The CDC also isn’t saying much about its decision to hire the University of Washington to help the agency conduct a series of training webinars this summer for healthcare providers to learn about the  guidelines. The agency did not say how much it is paying the university.

“Faculty and clinicians from the University of Washington School of Medicine were contracted to provide didactic and case-based training content and demonstrate and instruct providers on application of the Guideline in clinical settings,” Leland said. “University of Washington has had prior experience developing and disseminating clinical case studies to facilitate learning among clinicians on pain management for patients.”

Three of the four faculty members who have participated in the webinars are affiliated with Physicians for Responsible Opioid Prescribing (PROP), an organization that has lobbied the federal government for years to reduce opioid prescribing.

Jane Ballantyne, MD, is PROP’s president, and Mark Sullivan, MD, and David Tauben, MD, are PROP board members.

The fourth faculty member is James Robinson, MD, a professor of rehabilitation medicine who appears to have no association with PROP.  

“I believe in a rehabilitative approach to chronic pain,” Robinson is quoted as saying on the university’s website. “Key elements of this are empowering patients to optimize self-management of chronic pain disorders and encouraging them to take as much responsibility for self-management as is feasible.”

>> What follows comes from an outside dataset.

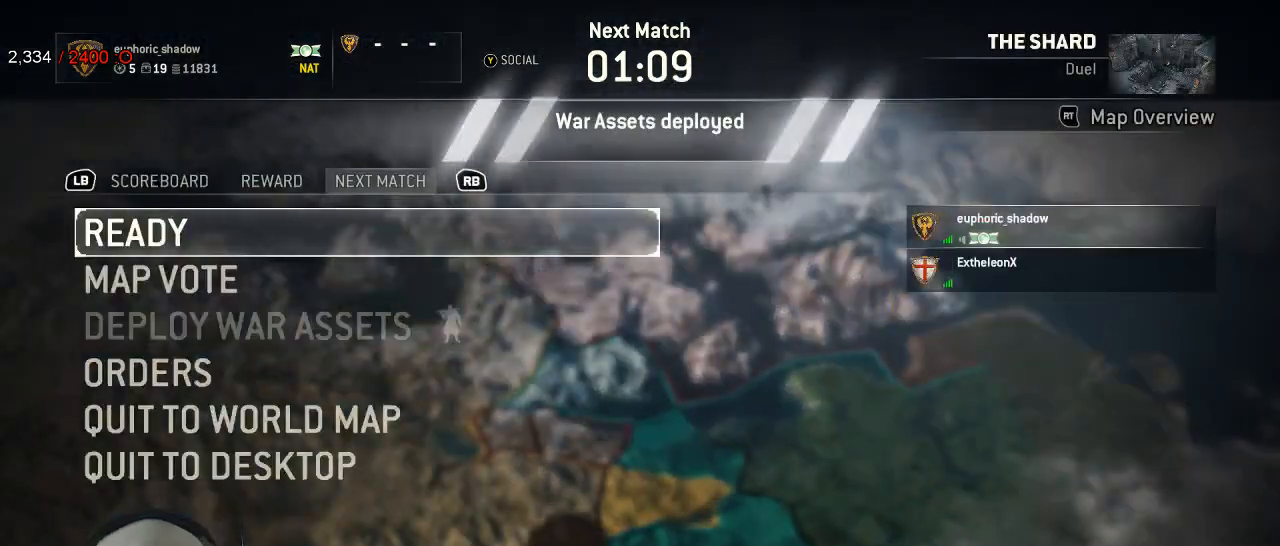
{"dt_ms": 500, "buttons": ["A"], "left_stick": "center", "right_stick": "center", "events": [[133, "A", "down"]]}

The University of Washington Medical Center received over $17.2 million last year for research, consulting, and grants from dozens of drug and medical device makers, many of which are involved in the field of pain management. Ballantyne, Sullivan and other faculty members at the university have previously played key roles in developing opioid regulations in the state of Washington, which has some of the toughest prescribing laws in the nation.

Since everyone chosen for the webinars appears to have a bias against opioid prescribing, we asked CDC why the agency was either unwilling or unable to have a more diverse panel of speakers. We were told CDC provides “timely, accurate, and credible information to clinicians.”     

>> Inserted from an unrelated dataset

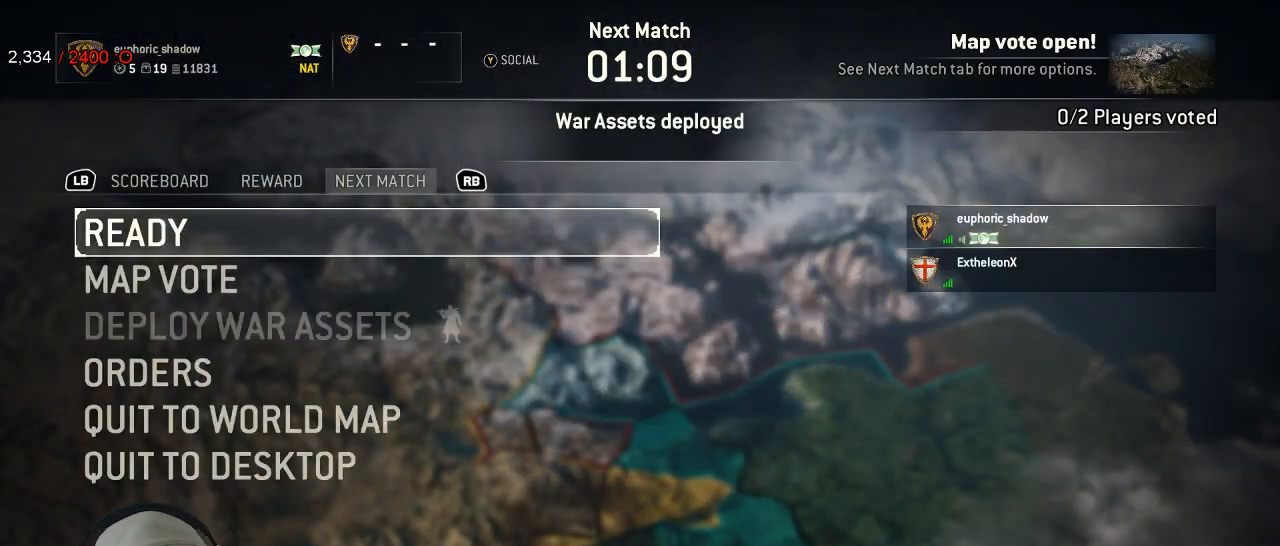
{"dt_ms": 500, "buttons": [], "left_stick": "center", "right_stick": "center", "events": [[150, "A", "up"]]}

“This webinar series was developed to be a continuing education training opportunity to increase clinicians’ knowledge and competencies on prescription drug overdose and offer evaluation and management strategies to help address the issue,” Leland said.

During a webinar held on Wednesday, the primary advice given to physicians was not to prescribe opioids for chronic pain and to taper patients off opioids if they’ve already started.

“A successful taper makes a patient much better able to function. And generally their experience is the pain level either doesn’t change or is actually improved,” Ballantyne said.